In this article I’ll explain the rendering pipeline of Spring Flowers WebGL Demo and its corresponding Android app. Also I will describe what problems we’ve encountered and what solutions we used to overcome during development and testing of the Android app. You can check out the live demo page and play with various configuration options in the top right controls section.
Scene is composed from the following main objects: sky, ground, and 3 types of grass: flowers (each containing individual instances of leaves, petals and stems), small round grass and tall animated grass. To make the scene more alive, a sphere for glare and moving ants+butterflies are also drawn.
Draw order is the following: first objects closer to the camera and larger ones to use z-buffer efficiently, then objects closer to ground, then sky and ground. Ground plane has transparent edges which blur with the background sky sphere so it is drawn the last after the sky.
For sun glare effect we draw a sphere object with a specular highlight. It is drawn last over the whole geometry without depth test. This way everything is slightly over-brightened when viewed against the sun, and glare is less prominent when the camera is not facing the sun.
Tiled culling of instances
Grass and flowers are drawn using similar shaders with a common part in them being instanced positioning. These instanced objects get their transformations from the FP32 RGB texture.
All instanced shaders use the same include
COMMON_TRANSFORMS which uses 2 samples from texture to retrieve translation in XY plane, scale and rotation. Please note that rotation is stored in the form of sine and cosine of an angle to save on rotation math.
Original transformation is stored in arrays
GRASS2 declared in GrassPositions.ts. However, these arrays have coordinates for all instances of objects, they are not split into tiles yet. For this, they are processed using
sortInstancesByTiles function. It creates a new FP32 array with rearranged positions+rotations and creates an array of tiles which specify instances count and start offset in the final texture used by the shader. This ready information is stored in the
TiledInstances object. This function allows to split all instances spreaded across square ground area into arbitrary N² tiles. In both web demo and Android app all instances are split into reasonable 4x4 tiles area with 16 tiles. Tiles have a small padding which allows them to slightly overlap. This padding has a size of grass model so the instances placed at the very edge of tile won’t disappear abruptly when tile gets culled.

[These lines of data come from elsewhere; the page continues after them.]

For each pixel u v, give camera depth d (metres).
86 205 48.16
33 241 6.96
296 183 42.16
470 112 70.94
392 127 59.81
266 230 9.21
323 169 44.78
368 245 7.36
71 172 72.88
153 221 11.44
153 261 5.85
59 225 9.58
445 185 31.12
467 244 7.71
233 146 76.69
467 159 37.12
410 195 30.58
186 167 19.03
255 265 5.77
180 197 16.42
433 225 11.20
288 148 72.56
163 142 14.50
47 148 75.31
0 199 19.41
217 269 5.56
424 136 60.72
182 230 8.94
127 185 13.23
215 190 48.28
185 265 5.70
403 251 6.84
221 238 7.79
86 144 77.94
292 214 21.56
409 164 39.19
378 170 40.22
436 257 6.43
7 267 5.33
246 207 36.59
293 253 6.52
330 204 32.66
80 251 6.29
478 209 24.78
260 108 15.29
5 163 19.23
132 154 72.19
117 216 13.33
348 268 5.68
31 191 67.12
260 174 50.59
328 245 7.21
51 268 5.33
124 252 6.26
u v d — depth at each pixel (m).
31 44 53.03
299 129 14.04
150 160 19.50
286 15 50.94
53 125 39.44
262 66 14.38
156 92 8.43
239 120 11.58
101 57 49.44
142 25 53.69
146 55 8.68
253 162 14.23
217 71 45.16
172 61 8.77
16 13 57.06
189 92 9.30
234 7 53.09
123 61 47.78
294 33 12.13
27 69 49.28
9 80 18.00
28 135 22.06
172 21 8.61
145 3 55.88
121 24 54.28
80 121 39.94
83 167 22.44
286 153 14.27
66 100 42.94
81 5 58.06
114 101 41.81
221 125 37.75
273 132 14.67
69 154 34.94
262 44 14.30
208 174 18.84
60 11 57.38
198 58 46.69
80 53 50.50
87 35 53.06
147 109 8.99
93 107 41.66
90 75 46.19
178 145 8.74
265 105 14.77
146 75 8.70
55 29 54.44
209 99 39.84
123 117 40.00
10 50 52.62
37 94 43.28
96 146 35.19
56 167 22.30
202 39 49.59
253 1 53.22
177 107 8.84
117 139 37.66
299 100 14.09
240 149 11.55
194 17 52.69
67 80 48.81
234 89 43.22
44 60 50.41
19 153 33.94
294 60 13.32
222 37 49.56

To visualize how instances are split into tiles, let’s imagine a sample area with 20 randomly placed objects which we would like to cull per tile. Let’s rearrange these instances into 2x2 grid with 4 total tiles:
Here is the structure of texture containing these objects, showing tiling and data stored in each component per instance:
Here instances for tile 0 have offset=0 and count=5, for tile 1 offset=5 and count=4, and so on.
This structure allows us to draw all 20 instances in 4 draw calls and cull them in batches per tile without updating any data on the GPU.
Culling of tiles bounding boxes on CPU is also relatively cheap. It is done on each frame and you can see how many tiles and individual instances are currently rendered in “Stats” section of controls.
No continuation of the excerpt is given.